Thinking specifically about Black disabled people, Schalk said it’s important to consider the origin of those disabilities.

“When we think about how Black folks tend to become disabled, it is less likely that folks are disabled at birth, or by some sort of genetic condition, but it’s often because of forms of violence,” she said. In fact, a section of the book examines the shooting of Jacob Blake by a Kenosha police officer in August 2020 and the fact that he was paralyzed from the waist down. But it’s not all about guns, she said.

“I use ‘violence’ very broadly,” she said. “It’s state neglect, medical racism. So we know that Black folks with diabetes are more likely to have a foot or limb amputated than white folks with diabetes because of lack of access to quality care, early detection, things like that.”

Black disability politics is an area of scholarship not very well-explored, but Schalk hope this book serves as an invitation to other scholars and activists.

“I wanted to just be part of the beginning of a conversation,” she said. “There’s no way for me to handle this. On my own, I don’t have the expertise to do that. What I want to do is to establish (that) this is a thing that has a history that we’ve been doing, that we can learn from, come help me do that.”

Schalk said the “politics” in the title refers to social movements and activism more than elected politics or government policy.

“I’m not a policy person … I’m a theory person and I’m a researcher. I can create an early knowledge base that hopefully we can collectively build off of. It’s about building that collective knowledge,” she said.

Schalk said she’s already thinking about her next project, which will take a look at quite a different topic.

“The pandemic really changed the course of my academic life, I don’t know that I will ever go back to quite the same traditional academic writing,” she said.
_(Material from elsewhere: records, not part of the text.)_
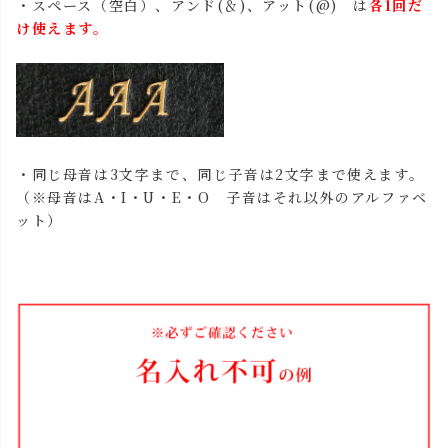
・スペース（空白）、アンド(＆)、アット(@) は
各1回だ
け使えます。
・同じ母音は3文字まで、同じ子音は2文字まで使えます。
（※母音はA・I・U・E・O 子音はそれ以外のアルファベ
ット）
Her next project will look into “pleasure activism” and the creation of “pleasure spaces” – dance parties, clubs, hobby groups and so on –  for multiply marginalized people.“Folks who make spaces for Black women, for queer and trans people of color, and interviewing them about the intent behind the spaces, how they make the spaces safe for folks, and trying to understand how these kinds of spaces are also beneficial to our world and our politics,” she said.

Black Disability Politics can be ordered from Duke University Press now and will be available for free download after October 31.